Route information
- Maintained by TxDOT
- Existed: 2013–present

Major junctions
- South end: SH 365 Toll in San Juan
- I-2 / US 83 in Donna
- North end: I-69C / US 281 in Edinburg

Location
- Country: United States
- State: Texas
- Counties: Hidalgo

Highway system
- Highways in Texas; Interstate; US; State Former; ; Toll; Loops; Spurs; FM/RM; Park; Rec;
| ← SH 67 |  | → I-69 |

= Texas State Highway 68 =

State highway in Texas

State Highway 68 (SH 68) is a proposed state highway in the U.S. state of Texas. The route will run from I-69C/US 281 in Edinburg, intersecting I-2/US 83 in Donna, to the future SH 365 toll road in San Juan.

==History==
The route was originally designated on August 21, 1923 to replace SH 10A between Stephenville and Dallas. In 1932, the portion from Stephenville to Dallas was cosigned with US 67. Another section was designated on March 22, 1938 from Eastland to Lingleville. On October 25, 1938, it was extended to Stephenville. On January 23, 1939, SH 68 was rerouted west to Gorman. On September 26, 1939, the section from Stephenville to Dallas was cosigned with US 67, so the SH 68 designation was dropped from this section. On March 26, 1942, the remaining route was deleted in favor of the newly formed Farm to Market Road system, with part being redesignated FM 8.

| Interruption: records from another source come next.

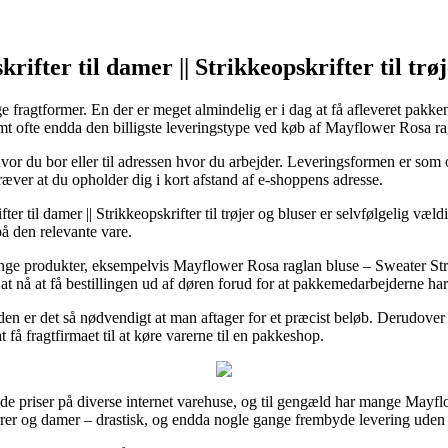
skrifter til damer || Strikkeopskrifter til t
ge fragtformer. En der er meget almindelig er i dag at få afleveret pak
amt ofte endda den billigste leveringstype ved køb af Mayflower Rosa r
l hvor du bor eller til adressen hvor du arbejder. Leveringsformen er so
ræver at du opholder dig i kort afstand af e-shoppens adresse.
ter til damer || Strikkeopskrifter til trøjer og bluser er selvfølgelig væ
på den relevante vare.
e produkter, eksempelvis Mayflower Rosa raglan bluse – Sweater Strik
 at nå at få bestillingen ud af døren forud for at pakkemedarbejderne har 
en er det så nødvendigt at man aftager for et præcist beløb. Derudover
 få fragtfirmaet til at køre varerne til en pakkeshop.
e priser på diverse internet varehuse, og til gengæld har mange Mayflow
errer og damer – drastisk, og endda nogle gange frembyde levering uden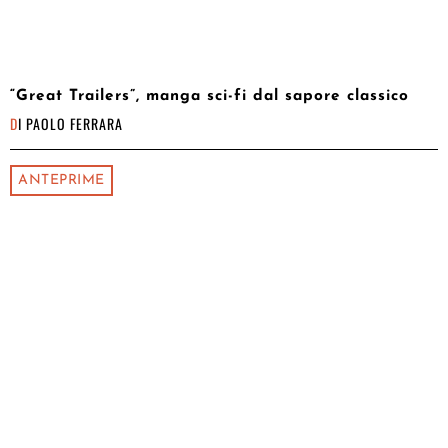
“Great Trailers”, manga sci-fi dal sapore classico
DI
PAOLO FERRARA
ANTEPRIME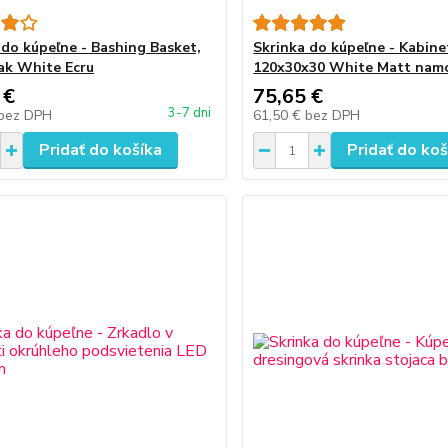
 do kúpeľne - Bashing Basket,
Skrinka do kúpeľne - Kabin
k White Ecru
120x30x30 White Matt nam
 €
75,65 €
3-7 dni
bez DPH
61,50 €
bez DPH
Pridať do košíka
Pridať do koš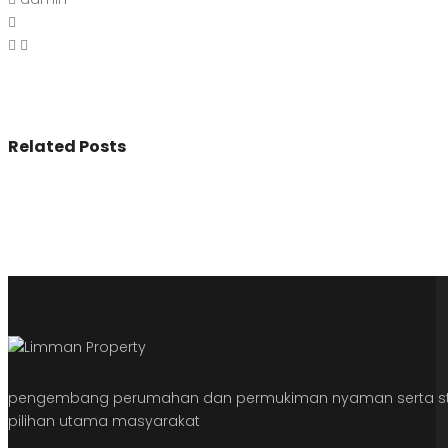
Related Posts
pengembang perumahan dan permukiman nyaman serta str
pilihan utama masyarakat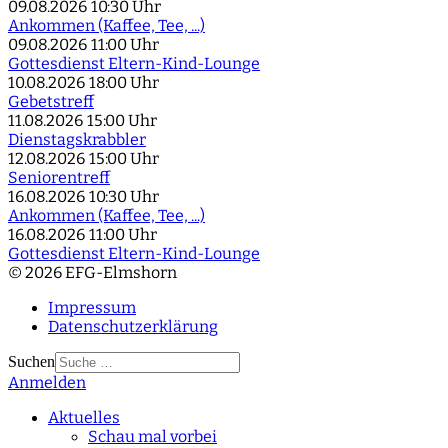
09.08.2026
10:30 Uhr
Ankommen (Kaffee, Tee, ...)
09.08.2026
11:00 Uhr
Gottesdienst Eltern-Kind-Lounge
10.08.2026
18:00 Uhr
Gebetstreff
11.08.2026
15:00 Uhr
Dienstagskrabbler
12.08.2026
15:00 Uhr
Seniorentreff
16.08.2026
10:30 Uhr
Ankommen (Kaffee, Tee, ...)
16.08.2026
11:00 Uhr
Gottesdienst Eltern-Kind-Lounge
© 2026 EFG-Elmshorn
Impressum
Datenschutzerklärung
Suchen
Anmelden
Type 2 or more
characters for results.
Aktuelles
Schau mal vorbei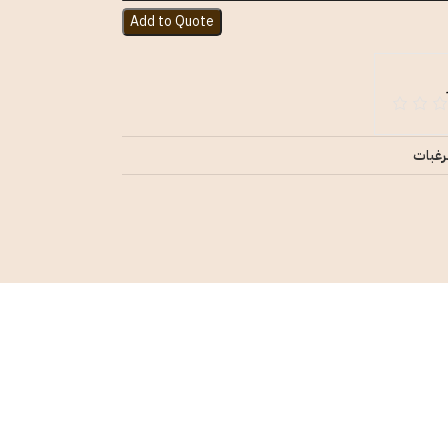
Add to Quote
رغبات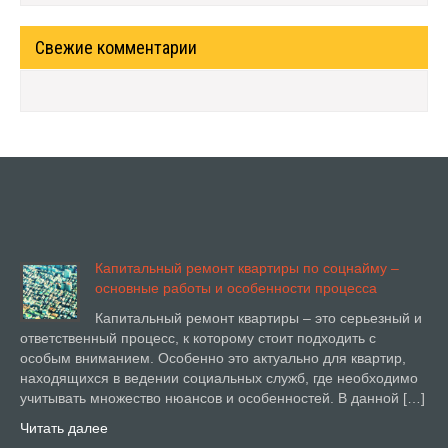
Свежие комментарии
Капитальный ремонт квартиры по соцнайму –
основные работы и особенности процесса
Капитальный ремонт квартиры – это серьезный и
ответственный процесс, к которому стоит подходить с
особым вниманием. Особенно это актуально для квартир,
находящихся в ведении социальных служб, где необходимо
учитывать множество нюансов и особенностей. В данной […]
Читать далее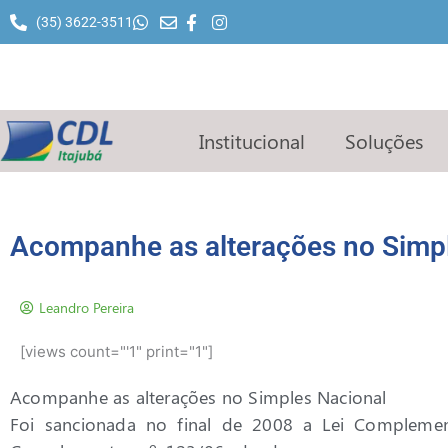
Ir
(35) 3622-3511
para
o
conteúdo
Institucional
Soluções
Acompanhe as alterações no Simp
Leandro Pereira
[views count="'1" print="1"]
Acompanhe as alterações no Simples Nacional
Foi sancionada no final de 2008 a Lei Complement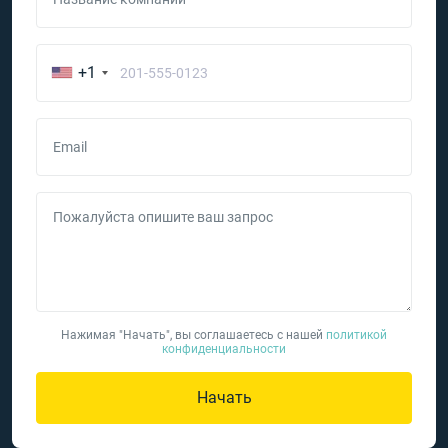
+1
Email
Пожалуйста опишите ваш запрос
Нажимая "Начать", вы соглашаетесь с нашей
политикой
конфиденциальности
Начать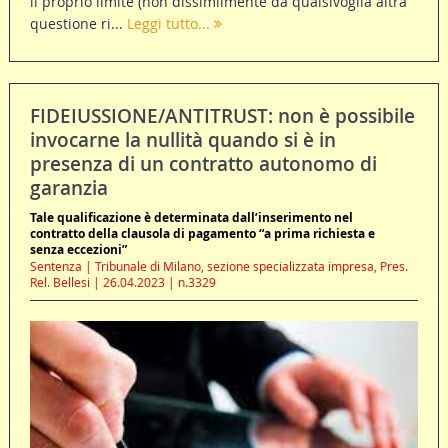
il proprio limite (non dissimilmente da qualsivoglia altra
questione ri...
Leggi tutto...
FIDEIUSSIONE/ANTITRUST: non è possibile
invocarne la nullità quando si è in
presenza di un contratto autonomo di
garanzia
Tale qualificazione è determinata dall’inserimento nel
contratto della clausola di pagamento “a prima richiesta e
senza eccezioni”
Sentenza | Tribunale di Milano, sezione specializzata impresa, Pres.
Rel. Bellesi | 26.04.2023 | n.3329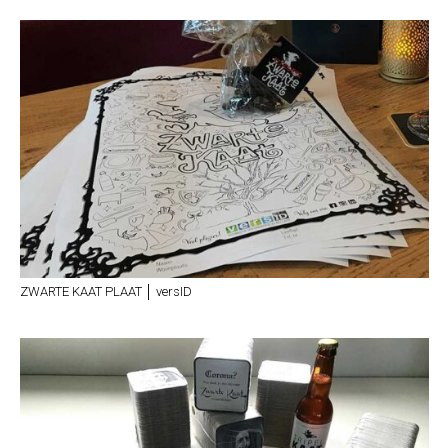
ZWARTE KAAT PLAAT │ versID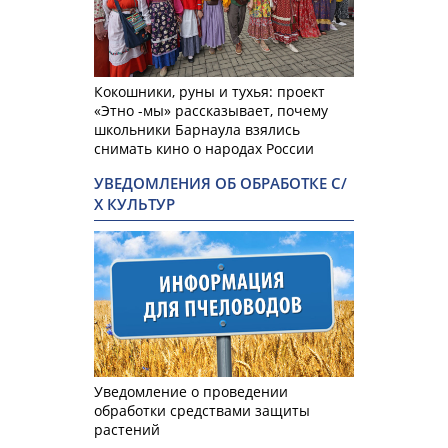
Кокошники, руны и тухья: проект
«Этно -мы» рассказывает, почему
школьники Барнаула взялись
снимать кино о народах России
УВЕДОМЛЕНИЯ ОБ ОБРАБОТКЕ С/
Х КУЛЬТУР
Уведомление о проведении
обработки средствами защиты
растений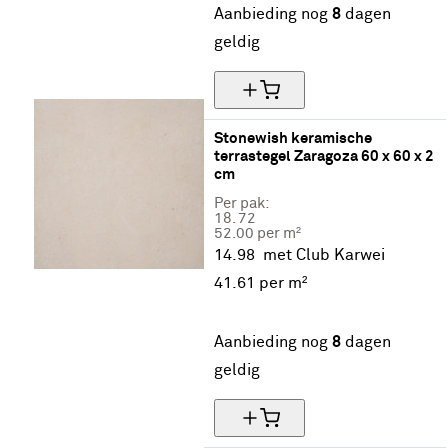
Aanbieding nog
8
dagen
geldig
Stonewish keramische 
terrastegel Zaragoza 60 x 60 x 2 
cm
Per pak:
18.
72
52.00 per m²
14.98
met Club Karwei
41.
61
per m²
20% korting
Aanbieding nog
8
dagen
geldig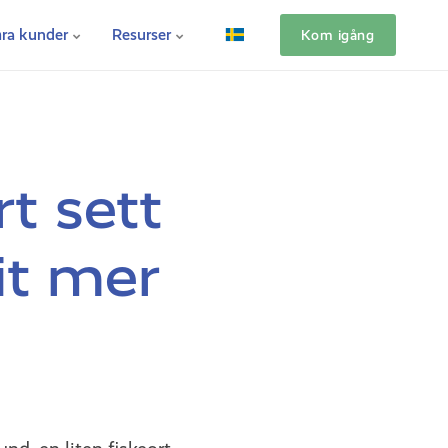
ra kunder
Resurser
Kom igång
rt sett
vit mer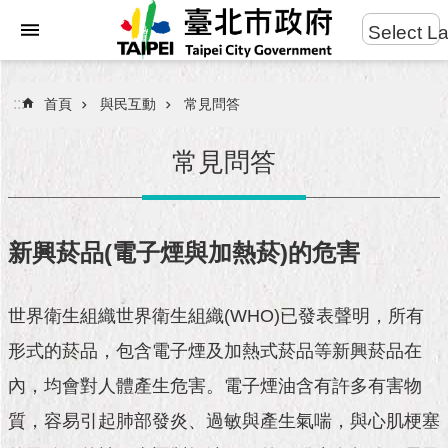
:::
Select L
進
跳到主要內容區塊
階
搜
:::
首頁
與民互動
常見問答
尋
常見問答
市
民
新興菸品(電子煙與加熱菸)的危害
服
務
世界衛生組織世界衛生組織(WHO)已發表聲明，所有
市
形式的菸品，包含電子煙及加熱式菸品等新興菸品在
府
團
內，均會對人體產生危害。電子煙油含有許多有害物
隊
質，容易引起肺部發炎、過敏與產生氣喘，與心肌梗塞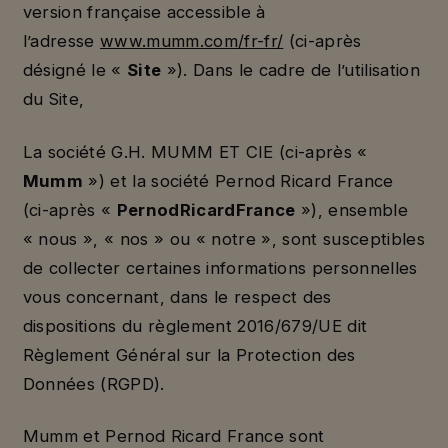
version française accessible à
l’adresse
www.mumm.com/fr-fr/
(ci-après
désigné le «
Site
»). Dans le cadre de l’utilisation
du Site,
La société G.H. MUMM ET CIE (ci-après «
Mumm
») et la société Pernod Ricard France
(ci-après «
Pernod
Ricard
France
»), ensemble
« nous », « nos » ou « notre », sont susceptibles
de collecter certaines informations personnelles
vous concernant, dans le respect des
dispositions du règlement 2016/679/UE dit
Règlement Général sur la Protection des
Données (RGPD).
Mumm et Pernod Ricard France sont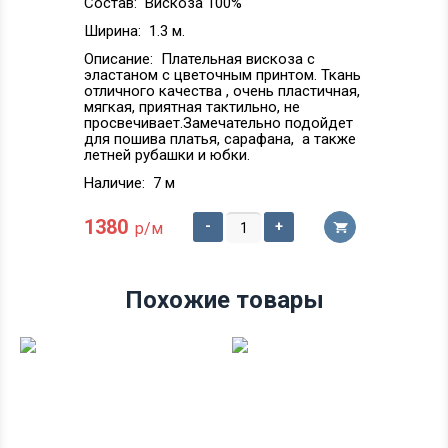
Состав:
Вискоза 100%
Ширина:
1.3 м.
Описание:
Плательная вискоза с
эластаном с цветочным принтом. Ткань
отличного качества , очень пластичная,
мягкая, приятная тактильно, не
просвечивает.Замечательно подойдет
для пошива платья, сарафана, а также
летней рубашки и юбки.
Наличие:
7 м
1380
-
+
р/м
Похожие товары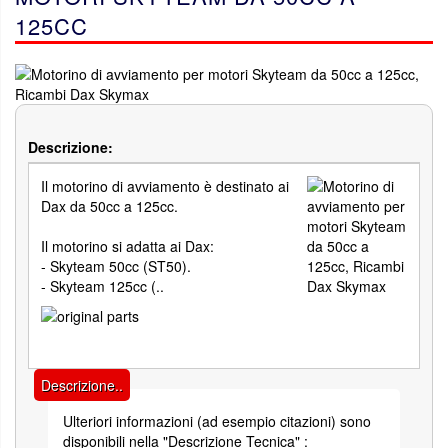
125CC
Descrizione:
Il motorino di avviamento è destinato ai
Dax da 50cc a 125cc.
Il motorino si adatta ai Dax:
- Skyteam 50cc (ST50).
- Skyteam 125cc (..
Descrizione..
Ulteriori informazioni (ad esempio citazioni) sono
disponibili nella "Descrizione Tecnica" :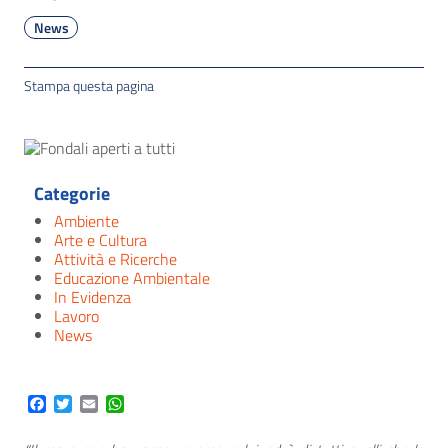
News
Stampa questa pagina
Categorie
Ambiente
Arte e Cultura
Attività e Ricerche
Educazione Ambientale
In Evidenza
Lavoro
News
Facebook
Twitter
Email
WhatsApp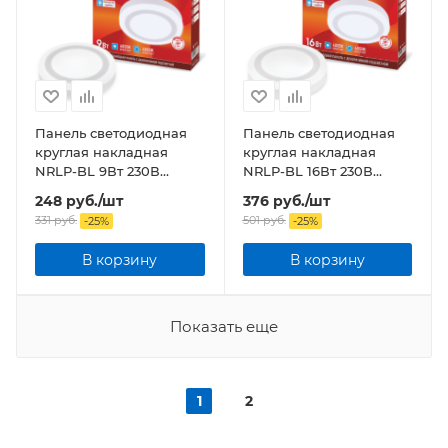
Панель светодиодная
Панель светодиодная
круглая накладная
круглая накладная
NRLP-BL 9Вт 230В
NRLP-BL 16Вт 230В
4000К 540Лм 145мм с
4000К 960Лм 195мм с
248
руб.
/шт
376
руб.
/шт
подсветкой белая IP20
подсветкой белая IP20
331
руб.
501
руб.
-
25
%
-
25
%
В корзину
В корзину
Показать еще
1
2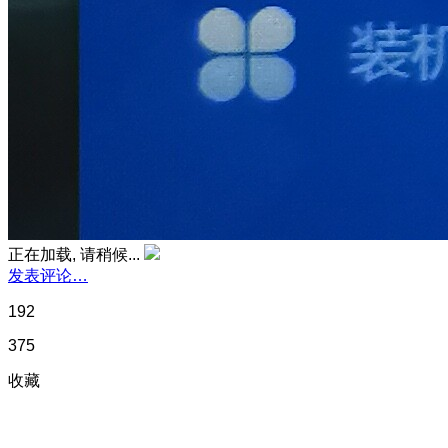
正在加载, 请稍候...
发表评论…
192
375
收藏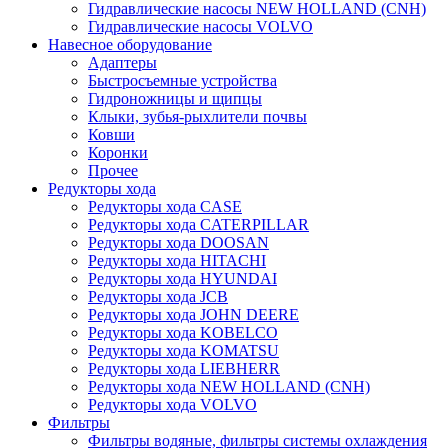
Гидравлические насосы NEW HOLLAND (CNH)
Гидравлические насосы VOLVO
Навесное оборудование
Адаптеры
Быстросъемные устройства
Гидроножницы и щипцы
Клыки, зубья-рыхлители почвы
Ковши
Коронки
Прочее
Редукторы хода
Редукторы хода CASE
Редукторы хода CATERPILLAR
Редукторы хода DOOSAN
Редукторы хода HITACHI
Редукторы хода HYUNDAI
Редукторы хода JCB
Редукторы хода JOHN DEERE
Редукторы хода KOBELCO
Редукторы хода KOMATSU
Редукторы хода LIEBHERR
Редукторы хода NEW HOLLAND (CNH)
Редукторы хода VOLVO
Фильтры
Фильтры водяные, фильтры системы охлаждения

The current SH 68 designation was assigned on February 28, 2013, consisting of the segment from I-69C/US 281 Edinburg to I-2/US 83 in Donna. On August 16, 2023, TxDOT approved a southern extension of SH 68, to run southward from I-2/US 83 in Donna and then westward, partly concurrent with FM 3072, to the proposed SH 365 toll road.